Comme c’est le cas pour beaucoup d’autres domaines, il y a des applications de la transgenèse qui sont incontournables et d’autres que l’on doit éviter à tout prix. Transformer le pis d’une brebis en bio réacteur, alors que l’animal n’en souffre pas et qu’il devient possible de purifier un facteur de coagulation ou de l’-antitrypsine humaine en grande quantité, m’apparaît tout à fait recevable. Modifier les protéines de surface des tissus porcins pour qu’éventuellement on puisse transférer ces organes chez l’humain, constitue un exploit remarquable.

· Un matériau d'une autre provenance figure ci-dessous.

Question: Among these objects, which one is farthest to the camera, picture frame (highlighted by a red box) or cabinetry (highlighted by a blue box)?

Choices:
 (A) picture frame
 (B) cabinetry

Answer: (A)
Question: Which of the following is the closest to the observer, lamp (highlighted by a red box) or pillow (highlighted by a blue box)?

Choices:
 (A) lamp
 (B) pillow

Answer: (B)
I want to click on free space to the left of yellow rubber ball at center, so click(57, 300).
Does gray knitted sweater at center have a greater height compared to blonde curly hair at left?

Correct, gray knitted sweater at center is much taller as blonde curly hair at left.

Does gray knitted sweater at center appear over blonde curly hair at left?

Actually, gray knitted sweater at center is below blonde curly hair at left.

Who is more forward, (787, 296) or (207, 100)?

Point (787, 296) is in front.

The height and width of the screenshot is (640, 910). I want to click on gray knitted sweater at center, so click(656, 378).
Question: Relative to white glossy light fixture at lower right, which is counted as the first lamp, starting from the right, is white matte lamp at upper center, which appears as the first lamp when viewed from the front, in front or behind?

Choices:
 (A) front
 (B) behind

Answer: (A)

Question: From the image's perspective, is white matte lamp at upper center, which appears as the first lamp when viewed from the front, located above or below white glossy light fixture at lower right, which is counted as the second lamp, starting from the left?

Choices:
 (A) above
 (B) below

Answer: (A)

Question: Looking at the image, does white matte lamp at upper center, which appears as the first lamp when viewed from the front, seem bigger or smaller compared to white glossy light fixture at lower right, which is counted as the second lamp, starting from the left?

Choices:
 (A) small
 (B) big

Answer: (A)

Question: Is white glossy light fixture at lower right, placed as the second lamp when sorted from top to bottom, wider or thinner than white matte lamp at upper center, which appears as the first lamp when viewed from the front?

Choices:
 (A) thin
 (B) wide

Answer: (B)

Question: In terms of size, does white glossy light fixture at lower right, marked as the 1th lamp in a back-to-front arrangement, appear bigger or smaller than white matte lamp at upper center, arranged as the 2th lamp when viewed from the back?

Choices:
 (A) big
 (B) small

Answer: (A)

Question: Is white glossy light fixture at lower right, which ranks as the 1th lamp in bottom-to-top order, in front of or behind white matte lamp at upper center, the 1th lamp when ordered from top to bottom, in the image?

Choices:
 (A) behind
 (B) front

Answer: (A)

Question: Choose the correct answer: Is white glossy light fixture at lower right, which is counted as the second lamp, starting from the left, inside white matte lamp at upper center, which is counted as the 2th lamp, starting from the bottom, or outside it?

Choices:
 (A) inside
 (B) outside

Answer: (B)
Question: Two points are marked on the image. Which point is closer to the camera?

Par ailleurs, pour la première fois dans l’histoire de l’humanité, jamais l’Homme n’a été si près de comprendre ses origines et de modifier son futur. De la souris, nous sommes passés à la brebis, à la chèvre et à la vache. Est-ce que la prochaine étape ne devrait pas être la modification du génome humain? Le clonage récent d’une brebis adulte a simplifié grandement le processus de la transgenèse. De plus en plus d’intervenants en reproduction assistée admettent qu’il serait peut-être acceptable d’offrir aux couples infertiles un enfant provenant d’une cellule du père ou de la mère!

Il ne faut compter ni sur la législation ni sur les embûches techniques pour prévenir l’application des biotechnologies à l’humain. Seul un débat social mènera à des choix éclairés. Le Siècle Biotech, malgré quelques imprécisions techniques, provoque et ranime la polémique pour que survive le questionnement.